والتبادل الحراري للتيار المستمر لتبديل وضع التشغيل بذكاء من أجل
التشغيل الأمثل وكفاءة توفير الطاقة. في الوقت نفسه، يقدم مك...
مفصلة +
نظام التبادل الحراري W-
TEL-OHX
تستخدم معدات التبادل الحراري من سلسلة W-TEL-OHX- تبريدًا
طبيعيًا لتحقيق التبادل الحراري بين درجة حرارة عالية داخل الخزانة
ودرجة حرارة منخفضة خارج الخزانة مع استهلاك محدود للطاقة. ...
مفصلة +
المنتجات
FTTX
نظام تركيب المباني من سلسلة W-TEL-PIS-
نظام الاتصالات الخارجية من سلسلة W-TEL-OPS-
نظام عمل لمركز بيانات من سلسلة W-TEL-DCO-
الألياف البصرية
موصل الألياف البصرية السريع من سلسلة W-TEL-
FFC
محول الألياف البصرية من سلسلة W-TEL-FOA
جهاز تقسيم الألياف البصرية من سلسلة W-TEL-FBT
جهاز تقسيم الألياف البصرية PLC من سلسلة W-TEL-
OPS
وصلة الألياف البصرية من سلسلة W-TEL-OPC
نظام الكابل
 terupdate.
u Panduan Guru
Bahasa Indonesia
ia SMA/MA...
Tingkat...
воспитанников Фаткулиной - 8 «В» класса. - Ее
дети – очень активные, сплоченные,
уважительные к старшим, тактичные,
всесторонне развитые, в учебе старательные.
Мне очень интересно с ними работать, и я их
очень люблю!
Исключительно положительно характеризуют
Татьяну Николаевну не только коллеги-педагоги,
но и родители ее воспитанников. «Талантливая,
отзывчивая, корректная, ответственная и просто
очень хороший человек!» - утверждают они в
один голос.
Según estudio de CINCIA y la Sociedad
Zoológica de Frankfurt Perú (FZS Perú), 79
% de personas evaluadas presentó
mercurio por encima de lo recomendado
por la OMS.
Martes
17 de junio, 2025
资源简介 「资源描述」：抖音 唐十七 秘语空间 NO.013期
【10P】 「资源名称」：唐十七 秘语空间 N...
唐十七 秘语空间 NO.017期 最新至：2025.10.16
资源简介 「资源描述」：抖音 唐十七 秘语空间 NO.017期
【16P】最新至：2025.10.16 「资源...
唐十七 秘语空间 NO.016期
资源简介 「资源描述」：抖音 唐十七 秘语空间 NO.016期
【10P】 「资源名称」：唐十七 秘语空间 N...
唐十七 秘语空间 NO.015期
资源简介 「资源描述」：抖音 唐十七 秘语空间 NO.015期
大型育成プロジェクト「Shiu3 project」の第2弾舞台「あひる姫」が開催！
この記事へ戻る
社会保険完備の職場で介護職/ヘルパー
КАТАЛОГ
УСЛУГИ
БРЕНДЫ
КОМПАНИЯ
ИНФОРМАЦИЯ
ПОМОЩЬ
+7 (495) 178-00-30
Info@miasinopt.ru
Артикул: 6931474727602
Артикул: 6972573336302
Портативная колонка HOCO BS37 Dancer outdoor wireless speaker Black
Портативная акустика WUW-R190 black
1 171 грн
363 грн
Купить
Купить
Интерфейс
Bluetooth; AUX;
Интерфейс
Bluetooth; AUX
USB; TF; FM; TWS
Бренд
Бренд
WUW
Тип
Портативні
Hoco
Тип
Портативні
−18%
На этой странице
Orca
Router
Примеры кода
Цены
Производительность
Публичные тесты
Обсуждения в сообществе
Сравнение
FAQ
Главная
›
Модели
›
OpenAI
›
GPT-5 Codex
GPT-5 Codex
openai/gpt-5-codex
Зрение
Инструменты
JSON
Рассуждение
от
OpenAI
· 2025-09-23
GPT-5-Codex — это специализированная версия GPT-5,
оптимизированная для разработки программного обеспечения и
════════
*WHAT YOU WILL DO:*
Copy out the text of every entry above, keeping each line unchanged.

*THE ANSWER:*
والتبادل الحراري للتيار المستمر لتبديل وضع التشغيل بذكاء من أجل
التشغيل الأمثل وكفاءة توفير الطاقة. في الوقت نفسه، يقدم مك...
مفصلة +
نظام التبادل الحراري W-
TEL-OHX
تستخدم معدات التبادل الحراري من سلسلة W-TEL-OHX- تبريدًا
طبيعيًا لتحقيق التبادل الحراري بين درجة حرارة عالية داخل الخزانة
ودرجة حرارة منخفضة خارج الخزانة مع استهلاك محدود للطاقة. ...
مفصلة +
المنتجات
FTTX
نظام تركيب المباني من سلسلة W-TEL-PIS-
نظام الاتصالات الخارجية من سلسلة W-TEL-OPS-
نظام عمل لمركز بيانات من سلسلة W-TEL-DCO-
الألياف البصرية
موصل الألياف البصرية السريع من سلسلة W-TEL-
FFC
محول الألياف البصرية من سلسلة W-TEL-FOA
جهاز تقسيم الألياف البصرية من سلسلة W-TEL-FBT
جهاز تقسيم الألياف البصرية PLC من سلسلة W-TEL-
OPS
وصلة الألياف البصرية من سلسلة W-TEL-OPC
نظام الكابل
 terupdate.
u Panduan Guru
Bahasa Indonesia
ia SMA/MA...
Tingkat...
воспитанников Фаткулиной - 8 «В» класса. - Ее
дети – очень активные, сплоченные,
уважительные к старшим, тактичные,
всесторонне развитые, в учебе старательные.
Мне очень интересно с ними работать, и я их
очень люблю!
Исключительно положительно характеризуют
Татьяну Николаевну не только коллеги-педагоги,
но и родители ее воспитанников. «Талантливая,
отзывчивая, корректная, ответственная и просто
очень хороший человек!» - утверждают они в
один голос.
Según estudio de CINCIA y la Sociedad
Zoológica de Frankfurt Perú (FZS Perú), 79
% de personas evaluadas presentó
mercurio por encima de lo recomendado
por la OMS.
Martes
17 de junio, 2025
资源简介 「资源描述」：抖音 唐十七 秘语空间 NO.013期
【10P】 「资源名称」：唐十七 秘语空间 N...
唐十七 秘语空间 NO.017期 最新至：2025.10.16
资源简介 「资源描述」：抖音 唐十七 秘语空间 NO.017期
【16P】最新至：2025.10.16 「资源...
唐十七 秘语空间 NO.016期
资源简介 「资源描述」：抖音 唐十七 秘语空间 NO.016期
【10P】 「资源名称」：唐十七 秘语空间 N...
唐十七 秘语空间 NO.015期
资源简介 「资源描述」：抖音 唐十七 秘语空间 NO.015期
大型育成プロジェクト「Shiu3 project」の第2弾舞台「あひる姫」が開催！
この記事へ戻る
社会保険完備の職場で介護職/ヘルパー
КАТАЛОГ
УСЛУГИ
БРЕНДЫ
КОМПАНИЯ
ИНФОРМАЦИЯ
ПОМОЩЬ
+7 (495) 178-00-30
Info@miasinopt.ru
Артикул: 6931474727602
Артикул: 6972573336302
Портативная колонка HOCO BS37 Dancer outdoor wireless speaker Black
Портативная акустика WUW-R190 black
1 171 грн
363 грн
Купить
Купить
Интерфейс
Bluetooth; AUX;
Интерфейс
Bluetooth; AUX
USB; TF; FM; TWS
Бренд
Бренд
WUW
Тип
Портативні
Hoco
Тип
Портативні
−18%
На этой странице
Orca
Router
Примеры кода
Цены
Производительность
Публичные тесты
Обсуждения в сообществе
Сравнение
FAQ
Главная
›
Модели
›
OpenAI
›
GPT-5 Codex
GPT-5 Codex
openai/gpt-5-codex
Зрение
Инструменты
JSON
Рассуждение
от
OpenAI
· 2025-09-23
GPT-5-Codex — это специализированная версия GPT-5,
оптимизированная для разработки программного обеспечения и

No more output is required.